Давайте я покажу картинки поля придонных скоростей льда в разные эпохи. А вот треки разных точек за все время оледенения. Я прекрасно помню, как нанес карандашом на Римскую карту эти треки. Получилось вот так (Сэнк сменил слайд). Вот то большое коричневое пятно — Санкт-Петербург. Тысячи лет назад огромный мегаполис двинулся вместе с ледником на юго-запад. И где он сейчас? Теперь все знают, что Санкт-Петербург здесь, вокруг нас, а тогда никто ничего толком не мог сказать: скорость движения ледника наверняка менялась, измерений не хватало, требовалось рассчитать динамику ледяного щита. Пришлось всерьез заняться теорией, строить модели, считать, добывать недостающие данные. У меня получилось, что остатки города должны быть близко к краю ледника. Но этот результат слишком сильно опирался на теорию — меня грызли сомнения. И к тому же на снимках двадцатилетней (теперь сорокалетней) давности на языке ледника не видно никаких следов города. Надо было ехать и искать.

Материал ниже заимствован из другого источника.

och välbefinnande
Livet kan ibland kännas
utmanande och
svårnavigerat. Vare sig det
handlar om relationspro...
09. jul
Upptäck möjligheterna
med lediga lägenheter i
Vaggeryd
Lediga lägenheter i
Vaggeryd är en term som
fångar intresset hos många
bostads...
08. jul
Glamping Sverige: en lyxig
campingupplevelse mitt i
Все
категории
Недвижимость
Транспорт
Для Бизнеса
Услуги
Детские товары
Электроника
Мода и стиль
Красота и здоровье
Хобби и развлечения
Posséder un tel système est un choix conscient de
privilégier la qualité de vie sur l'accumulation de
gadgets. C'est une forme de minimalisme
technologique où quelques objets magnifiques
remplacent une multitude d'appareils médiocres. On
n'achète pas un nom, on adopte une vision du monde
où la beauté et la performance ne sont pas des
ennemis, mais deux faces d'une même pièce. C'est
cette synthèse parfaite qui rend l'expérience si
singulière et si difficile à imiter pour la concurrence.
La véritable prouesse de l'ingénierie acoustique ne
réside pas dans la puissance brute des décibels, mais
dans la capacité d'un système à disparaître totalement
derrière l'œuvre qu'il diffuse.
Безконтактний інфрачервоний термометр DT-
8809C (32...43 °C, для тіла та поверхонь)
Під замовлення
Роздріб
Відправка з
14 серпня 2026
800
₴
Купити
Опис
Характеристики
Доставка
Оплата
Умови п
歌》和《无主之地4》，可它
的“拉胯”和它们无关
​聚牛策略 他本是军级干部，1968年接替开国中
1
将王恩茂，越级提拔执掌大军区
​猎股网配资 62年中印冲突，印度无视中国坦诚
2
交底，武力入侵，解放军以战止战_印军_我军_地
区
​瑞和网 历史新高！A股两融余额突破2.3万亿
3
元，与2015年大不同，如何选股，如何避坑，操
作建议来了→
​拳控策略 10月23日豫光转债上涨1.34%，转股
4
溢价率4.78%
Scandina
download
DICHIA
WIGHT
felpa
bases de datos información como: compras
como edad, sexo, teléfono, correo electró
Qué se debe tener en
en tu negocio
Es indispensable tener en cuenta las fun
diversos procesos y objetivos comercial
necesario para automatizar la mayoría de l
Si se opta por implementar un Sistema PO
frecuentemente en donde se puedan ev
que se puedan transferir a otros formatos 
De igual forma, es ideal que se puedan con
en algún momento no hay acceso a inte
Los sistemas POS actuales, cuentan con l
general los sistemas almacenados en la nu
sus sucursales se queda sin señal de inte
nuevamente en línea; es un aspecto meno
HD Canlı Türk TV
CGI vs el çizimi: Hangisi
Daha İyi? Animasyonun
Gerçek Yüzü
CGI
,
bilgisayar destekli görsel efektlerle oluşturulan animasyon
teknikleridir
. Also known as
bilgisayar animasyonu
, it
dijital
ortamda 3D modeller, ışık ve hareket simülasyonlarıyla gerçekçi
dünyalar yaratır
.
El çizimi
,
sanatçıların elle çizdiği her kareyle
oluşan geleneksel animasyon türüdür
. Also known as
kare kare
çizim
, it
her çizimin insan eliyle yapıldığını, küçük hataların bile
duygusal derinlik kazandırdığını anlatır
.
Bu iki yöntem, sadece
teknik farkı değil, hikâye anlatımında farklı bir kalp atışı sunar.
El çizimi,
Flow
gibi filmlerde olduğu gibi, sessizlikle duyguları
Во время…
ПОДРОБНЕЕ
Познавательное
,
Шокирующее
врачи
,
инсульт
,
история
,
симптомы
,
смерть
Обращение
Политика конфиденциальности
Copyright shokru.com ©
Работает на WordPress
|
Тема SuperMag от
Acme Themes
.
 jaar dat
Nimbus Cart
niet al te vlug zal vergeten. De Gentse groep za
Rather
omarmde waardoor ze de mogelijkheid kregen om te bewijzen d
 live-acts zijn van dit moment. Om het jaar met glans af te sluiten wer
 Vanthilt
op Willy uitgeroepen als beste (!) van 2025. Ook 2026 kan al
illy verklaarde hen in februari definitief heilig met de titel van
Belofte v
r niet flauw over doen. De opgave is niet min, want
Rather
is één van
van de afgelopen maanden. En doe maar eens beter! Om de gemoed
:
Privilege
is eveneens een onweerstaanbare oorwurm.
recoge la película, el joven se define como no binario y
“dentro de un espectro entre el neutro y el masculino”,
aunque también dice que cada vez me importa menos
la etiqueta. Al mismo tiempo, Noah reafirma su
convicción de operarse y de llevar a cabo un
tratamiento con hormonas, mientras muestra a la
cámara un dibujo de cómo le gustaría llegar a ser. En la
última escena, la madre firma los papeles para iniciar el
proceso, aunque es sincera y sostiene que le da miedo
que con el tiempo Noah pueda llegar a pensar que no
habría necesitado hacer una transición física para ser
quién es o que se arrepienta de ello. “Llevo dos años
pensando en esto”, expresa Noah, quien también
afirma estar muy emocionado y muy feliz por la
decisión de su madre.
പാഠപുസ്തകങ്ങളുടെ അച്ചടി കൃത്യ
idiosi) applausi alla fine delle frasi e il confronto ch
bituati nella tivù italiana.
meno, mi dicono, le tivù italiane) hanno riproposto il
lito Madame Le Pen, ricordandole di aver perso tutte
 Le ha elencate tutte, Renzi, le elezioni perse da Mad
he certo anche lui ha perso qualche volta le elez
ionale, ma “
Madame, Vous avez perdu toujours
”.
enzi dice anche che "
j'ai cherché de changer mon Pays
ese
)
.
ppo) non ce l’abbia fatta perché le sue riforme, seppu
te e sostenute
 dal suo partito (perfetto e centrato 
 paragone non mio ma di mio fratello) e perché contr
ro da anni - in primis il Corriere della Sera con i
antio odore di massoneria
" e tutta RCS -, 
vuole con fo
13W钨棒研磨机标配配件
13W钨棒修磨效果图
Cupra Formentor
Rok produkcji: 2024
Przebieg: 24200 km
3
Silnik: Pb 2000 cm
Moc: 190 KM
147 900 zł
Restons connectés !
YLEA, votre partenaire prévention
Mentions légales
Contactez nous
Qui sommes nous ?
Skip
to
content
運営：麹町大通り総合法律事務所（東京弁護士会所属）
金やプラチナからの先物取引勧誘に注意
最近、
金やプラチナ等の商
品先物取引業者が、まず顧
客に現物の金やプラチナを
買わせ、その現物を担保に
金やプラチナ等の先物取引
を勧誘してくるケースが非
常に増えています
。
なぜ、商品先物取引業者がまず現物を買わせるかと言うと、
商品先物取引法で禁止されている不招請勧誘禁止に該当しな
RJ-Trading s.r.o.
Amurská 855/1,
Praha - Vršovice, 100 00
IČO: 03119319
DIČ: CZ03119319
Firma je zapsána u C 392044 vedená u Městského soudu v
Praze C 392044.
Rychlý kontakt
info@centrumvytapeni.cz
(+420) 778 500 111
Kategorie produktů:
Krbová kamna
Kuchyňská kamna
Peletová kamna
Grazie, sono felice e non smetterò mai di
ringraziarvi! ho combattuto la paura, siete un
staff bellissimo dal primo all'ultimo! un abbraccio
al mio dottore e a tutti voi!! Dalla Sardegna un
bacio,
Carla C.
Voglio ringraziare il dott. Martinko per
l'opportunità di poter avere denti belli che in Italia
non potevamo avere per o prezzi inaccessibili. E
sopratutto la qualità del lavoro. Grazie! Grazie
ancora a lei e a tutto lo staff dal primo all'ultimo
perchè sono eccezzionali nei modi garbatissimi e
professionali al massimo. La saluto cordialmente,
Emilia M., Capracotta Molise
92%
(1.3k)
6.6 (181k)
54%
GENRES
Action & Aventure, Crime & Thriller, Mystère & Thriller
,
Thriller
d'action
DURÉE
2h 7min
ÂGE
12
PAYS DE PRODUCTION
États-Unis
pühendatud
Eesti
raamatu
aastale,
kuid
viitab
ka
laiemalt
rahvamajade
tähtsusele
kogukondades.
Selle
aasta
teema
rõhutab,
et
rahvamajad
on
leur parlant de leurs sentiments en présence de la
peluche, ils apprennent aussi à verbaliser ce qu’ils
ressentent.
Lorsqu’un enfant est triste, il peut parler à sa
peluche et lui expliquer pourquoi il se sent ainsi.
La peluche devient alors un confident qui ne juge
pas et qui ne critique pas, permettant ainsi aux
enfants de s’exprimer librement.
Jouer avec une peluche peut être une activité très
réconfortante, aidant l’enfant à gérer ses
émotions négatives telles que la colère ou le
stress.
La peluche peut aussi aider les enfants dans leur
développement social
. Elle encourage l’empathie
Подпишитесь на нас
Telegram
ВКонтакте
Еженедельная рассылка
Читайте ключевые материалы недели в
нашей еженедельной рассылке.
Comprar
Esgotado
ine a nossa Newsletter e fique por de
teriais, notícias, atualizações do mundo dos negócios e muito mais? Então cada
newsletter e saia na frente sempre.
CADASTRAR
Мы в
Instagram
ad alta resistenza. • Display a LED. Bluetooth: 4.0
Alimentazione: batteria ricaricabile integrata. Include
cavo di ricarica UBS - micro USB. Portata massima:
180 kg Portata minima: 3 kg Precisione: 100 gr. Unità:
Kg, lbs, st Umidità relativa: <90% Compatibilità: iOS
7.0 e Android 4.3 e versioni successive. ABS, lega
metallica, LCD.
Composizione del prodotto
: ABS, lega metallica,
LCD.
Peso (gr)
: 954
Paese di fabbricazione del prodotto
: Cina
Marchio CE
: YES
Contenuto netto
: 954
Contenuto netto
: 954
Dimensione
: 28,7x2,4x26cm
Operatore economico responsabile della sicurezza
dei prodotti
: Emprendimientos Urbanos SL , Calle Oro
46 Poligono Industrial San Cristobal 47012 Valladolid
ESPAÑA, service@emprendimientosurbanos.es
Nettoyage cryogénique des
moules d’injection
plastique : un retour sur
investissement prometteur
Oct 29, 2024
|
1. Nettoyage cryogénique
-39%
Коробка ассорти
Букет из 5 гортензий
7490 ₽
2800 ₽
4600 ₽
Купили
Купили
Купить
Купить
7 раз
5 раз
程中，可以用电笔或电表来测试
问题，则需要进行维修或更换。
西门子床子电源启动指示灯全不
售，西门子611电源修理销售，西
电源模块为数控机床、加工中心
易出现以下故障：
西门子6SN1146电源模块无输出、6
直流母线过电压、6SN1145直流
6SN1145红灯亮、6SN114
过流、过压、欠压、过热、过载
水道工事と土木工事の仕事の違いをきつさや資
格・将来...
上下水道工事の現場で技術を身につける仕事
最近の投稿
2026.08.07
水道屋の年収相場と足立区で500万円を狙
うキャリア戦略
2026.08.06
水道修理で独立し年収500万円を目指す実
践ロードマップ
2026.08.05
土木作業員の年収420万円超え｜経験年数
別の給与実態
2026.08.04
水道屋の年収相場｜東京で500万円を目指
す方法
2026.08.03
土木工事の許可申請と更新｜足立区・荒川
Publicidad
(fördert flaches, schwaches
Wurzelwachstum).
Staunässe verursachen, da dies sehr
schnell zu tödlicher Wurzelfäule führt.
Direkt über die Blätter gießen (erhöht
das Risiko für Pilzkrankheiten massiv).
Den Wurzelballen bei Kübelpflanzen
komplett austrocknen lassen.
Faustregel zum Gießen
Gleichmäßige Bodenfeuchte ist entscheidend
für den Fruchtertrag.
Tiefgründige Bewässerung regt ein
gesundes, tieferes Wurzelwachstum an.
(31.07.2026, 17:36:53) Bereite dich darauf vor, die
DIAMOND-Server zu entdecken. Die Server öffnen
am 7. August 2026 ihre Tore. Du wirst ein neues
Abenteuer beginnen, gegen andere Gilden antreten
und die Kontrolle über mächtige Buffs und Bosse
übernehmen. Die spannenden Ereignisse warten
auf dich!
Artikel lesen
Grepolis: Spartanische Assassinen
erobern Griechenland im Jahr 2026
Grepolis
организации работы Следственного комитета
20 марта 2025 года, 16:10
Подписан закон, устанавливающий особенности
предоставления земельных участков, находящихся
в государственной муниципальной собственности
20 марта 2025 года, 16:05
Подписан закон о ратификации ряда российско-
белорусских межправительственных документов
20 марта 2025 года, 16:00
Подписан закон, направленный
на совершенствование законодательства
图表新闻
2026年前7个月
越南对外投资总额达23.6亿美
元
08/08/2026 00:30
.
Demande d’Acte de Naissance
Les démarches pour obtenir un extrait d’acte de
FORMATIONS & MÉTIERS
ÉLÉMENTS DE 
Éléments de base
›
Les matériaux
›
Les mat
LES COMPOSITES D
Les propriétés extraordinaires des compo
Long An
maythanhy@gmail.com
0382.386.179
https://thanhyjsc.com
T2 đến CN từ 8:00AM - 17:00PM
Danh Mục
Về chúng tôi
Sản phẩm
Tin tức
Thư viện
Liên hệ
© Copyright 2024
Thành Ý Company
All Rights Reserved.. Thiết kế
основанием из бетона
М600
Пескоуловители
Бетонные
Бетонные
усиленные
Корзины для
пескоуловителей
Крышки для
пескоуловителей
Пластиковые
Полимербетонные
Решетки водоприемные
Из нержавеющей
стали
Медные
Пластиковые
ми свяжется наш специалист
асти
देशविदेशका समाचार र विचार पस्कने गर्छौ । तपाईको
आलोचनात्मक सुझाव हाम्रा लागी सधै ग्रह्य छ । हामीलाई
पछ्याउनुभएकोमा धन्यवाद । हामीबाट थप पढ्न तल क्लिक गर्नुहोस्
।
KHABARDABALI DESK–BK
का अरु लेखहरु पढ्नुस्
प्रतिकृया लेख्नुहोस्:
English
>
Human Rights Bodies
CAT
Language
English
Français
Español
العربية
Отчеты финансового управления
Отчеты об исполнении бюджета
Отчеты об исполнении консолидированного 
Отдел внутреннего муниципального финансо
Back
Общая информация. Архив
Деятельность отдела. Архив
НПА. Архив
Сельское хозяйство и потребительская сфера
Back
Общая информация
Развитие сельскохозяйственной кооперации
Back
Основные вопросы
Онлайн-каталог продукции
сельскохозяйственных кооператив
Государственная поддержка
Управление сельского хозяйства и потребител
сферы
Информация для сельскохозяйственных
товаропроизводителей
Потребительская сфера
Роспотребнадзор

Три попытки получить грант на экспедицию оказались тщетными. Тогда я совершил главный поступок своей жизни: плюнул на всех грантодержателей и стал действовать сам. Вложил в экспедицию свои деньги, ко мне присоединился Крамб Гурзон со своей долей, помогла географическая общественность. Результат вам известен.
Сэнк перешел к воспоминаниям 65–66 годов. Рассказ был полон старых фотографий и ностальгии. Фото голых грив, где ныне расположилась станция и выросли молодые березки и сосенки. Фото входа в туннель в давно растаявшем льду, где был найден первый музейный артефакт Санкт-Петербурга. Обнаженные по пояс мужики, вырезающие книги изо льда. «Петербург» во льду среди сугробов с собакой и двумя девочками в красных комбинезонах на палубе. Ощетинившаяся Железная долина, снятая из окна самолета. Разгрузка гидросамолета через задний порт на понтонный мост. Встреча летней смены 966 года с зимовщиками на катере у гидросамолета.
— Да это же я! — раздалось из зала. — Вон, на трапе.
— А вон я на корме катера — надо же, еще совсем зеленый!
Зал шуршал и шушукался. Сэнк медленно листал снимки лета 966 года.
— Я рассказал про недавнее прошлое. Теперь слово другим участникам экспедиции. Начнем с самых молодых членов, ступивших на борт «Петербурга» в глубоком детстве. Предлагаю послушать свежайшее короткое сообщение о далеких временах — о заре нашей нынешней цивилизации. О том, кто мы такие. И расскажет про это человек, который не принадлежит к нашей огромной семье, который имеет совершенно другую родословную. Зато этот генетически чуждый нам человек знает последние результаты новейшей технологии чтения генома. Лема, тебе слово.
Наступила тишина — все уставились на Лему, порхающую по проходу.